- DATA SHOWN:
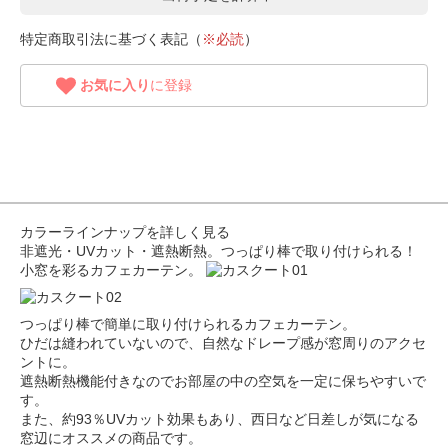
特定商取引法に基づく表記（
※必読
）
お気に入り
に登録
カラーラインナップを詳しく見る
非遮光・UVカット・遮熱断熱。つっぱり棒で取り付けられる！
小窓を彩るカフェカーテン。
つっぱり棒で簡単に取り付けられるカフェカーテン。
ひだは縫われていないので、自然なドレープ感が窓周りのアクセ
ントに。
遮熱断熱機能付きなのでお部屋の中の空気を一定に保ちやすいで
す。
また、約93％UVカット効果もあり、西日など日差しが気になる
窓辺にオススメの商品です。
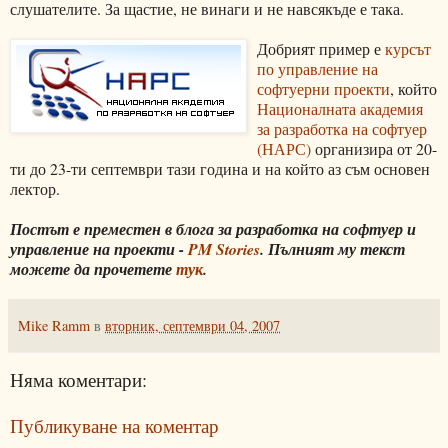
слушателите. За щастие, не винаги и не навсякъде е така.
Добрият пример е
курсът
по управление на
софтуерни проекти
, който
Националната академия
за разработка на софтуер
(НАРС)
организира от 20-
ти до 23-ти септември тази година и на който аз съм основен
лектор.
Постът е преместен в блога за разработка на софтуер и
управление на проекти -
PM Stories
. Пълният му текст
можете да прочетете
тук
.
Mike Ramm
в
вторник, септември 04, 2007
Няма коментари:
Публикуване на коментар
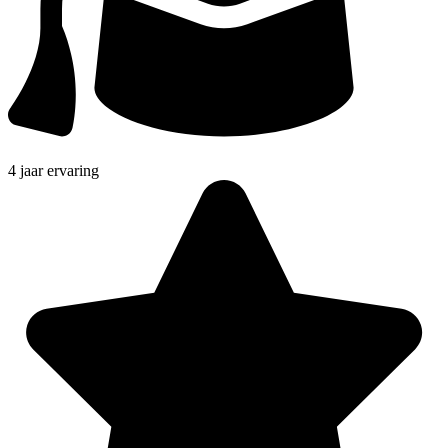
4 jaar ervaring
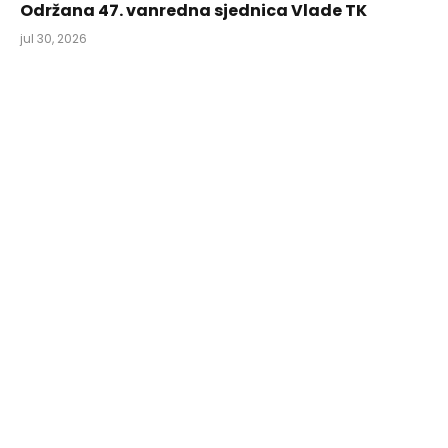
Održana 47. vanredna sjednica Vlade TK
jul 30, 2026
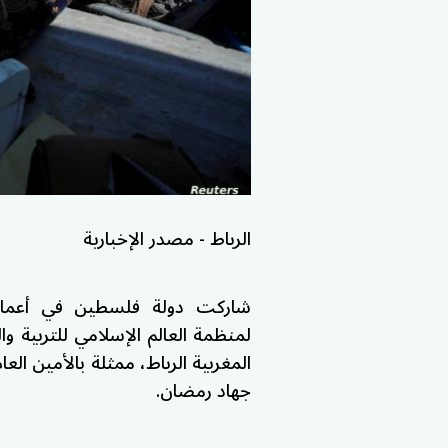
الرباط - مصدر الإخبارية
شاركت دولة فلسطين في أعمال 
لمنظمة العالم الإسلامي للتربية وا
المغربية الرباط، ممثلة بالأمين العا
جهاد رمضان.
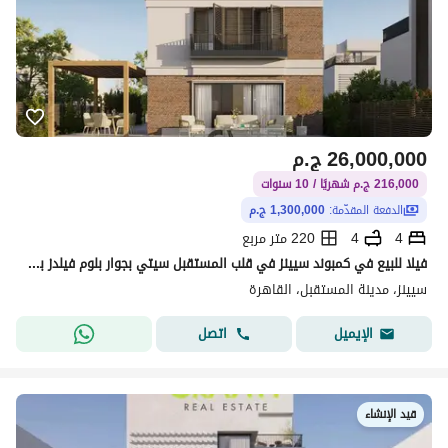
26,000,000
ج.م
216,000 ج.م شهريًا / 10 سنوات
الدفعة المقدّمة:
1,300,000 ج.م
4
4
220 متر مربع
فيلا للبيع في كمبوند سيينز في قلب المستقبل سيتي بجوار بلوم فيلدز بمقدم 5% واقساط علي اطول فتره سداد دقائق من مطار القاره الدولي | Scenes
سيينز، مدينة المستقبل، القاهرة
اتصل
الإيميل
قيد الإنشاء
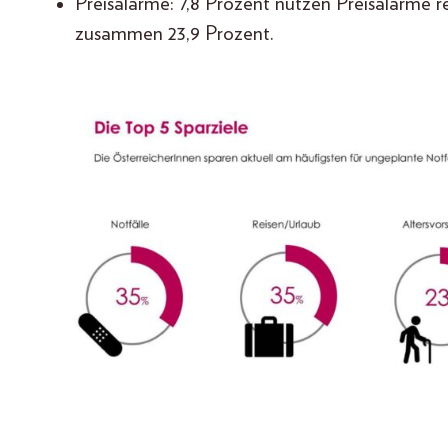
Preisalarme: 7,8 Prozent nutzen Preisalarme r
zusammen 23,9 Prozent.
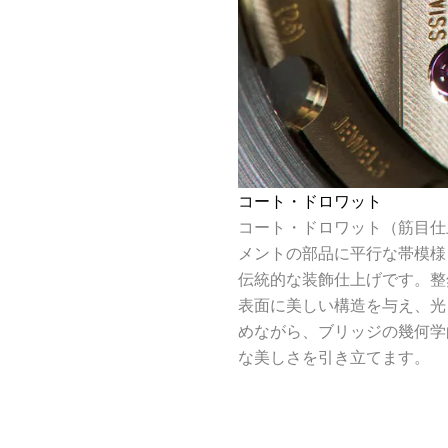
コート・ドロワット
コート・ドロワット（筋目仕
メントの部品に平行な帯模様
伝統的な装飾仕上げです。整
表面に美しい構造を与え、光
めながら、ブリッジの幾何学
な美しさを引き立てます。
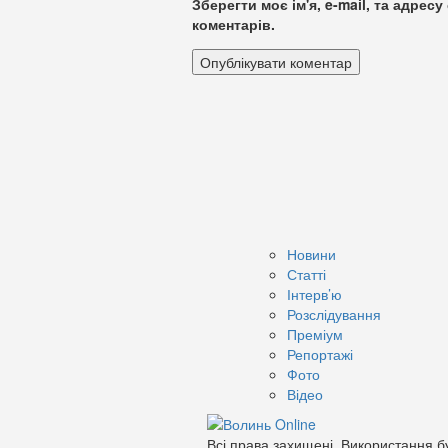
Зберегти моє ім'я, e-mail, та адре
коментарів.
Новини
Статті
Інтерв’ю
Розслідування
Преміум
Репортажі
Фото
Відео
Всі права захищені. Використання бу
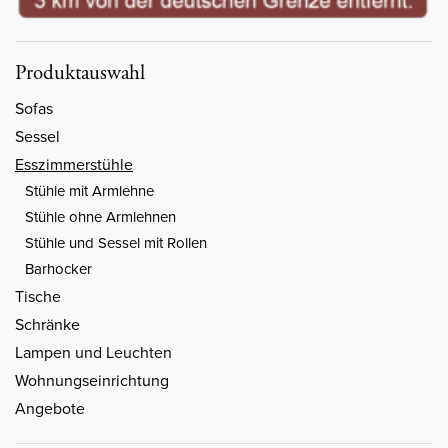
Produktauswahl
Sofas
Sessel
Esszimmerstühle
Stühle mit Armlehne
Stühle ohne Armlehnen
Stühle und Sessel mit Rollen
Barhocker
Tische
Schränke
Lampen und Leuchten
Wohnungseinrichtung
Angebote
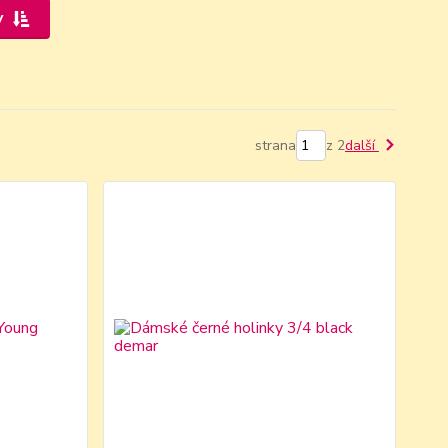
y
strana
z 2
další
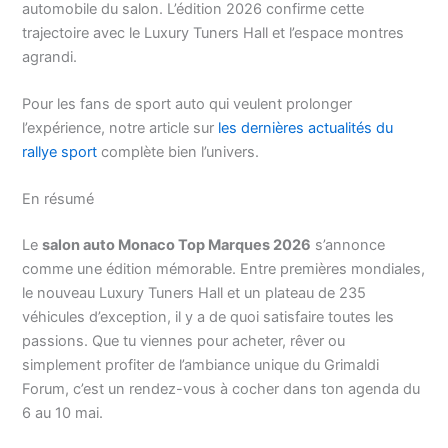
automobile du salon. L’édition 2026 confirme cette
trajectoire avec le Luxury Tuners Hall et l’espace montres
agrandi.
Pour les fans de sport auto qui veulent prolonger
l’expérience, notre article sur
les dernières actualités du
rallye sport
complète bien l’univers.
En résumé
Le
salon auto Monaco Top Marques 2026
s’annonce
comme une édition mémorable. Entre premières mondiales,
le nouveau Luxury Tuners Hall et un plateau de 235
véhicules d’exception, il y a de quoi satisfaire toutes les
passions. Que tu viennes pour acheter, rêver ou
simplement profiter de l’ambiance unique du Grimaldi
Forum, c’est un rendez-vous à cocher dans ton agenda du
6 au 10 mai.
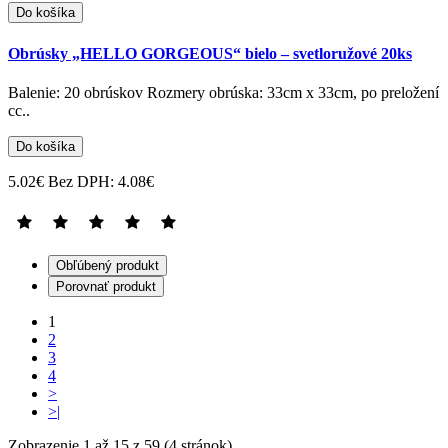
Do košíka
Obrúsky „HELLO GORGEOUS“ bielo – svetloružové 20ks
Balenie: 20 obrúskov Rozmery obrúska: 33cm x 33cm, po preložení
cc..
Do košíka
5.02€
Bez DPH: 4.08€
Obľúbený produkt
Porovnať produkt
1
2
3
4
>
>|
Zobrazenie 1 až 15 z 59 (4 stránok)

- TASK ITEM:
Would you copy all lines in the records where the string "Luxury" appears?

- SOLUTION FOR THIS TASK:
trajectoire avec le Luxury Tuners Hall et l’espace montres
le nouveau Luxury Tuners Hall et un plateau de 235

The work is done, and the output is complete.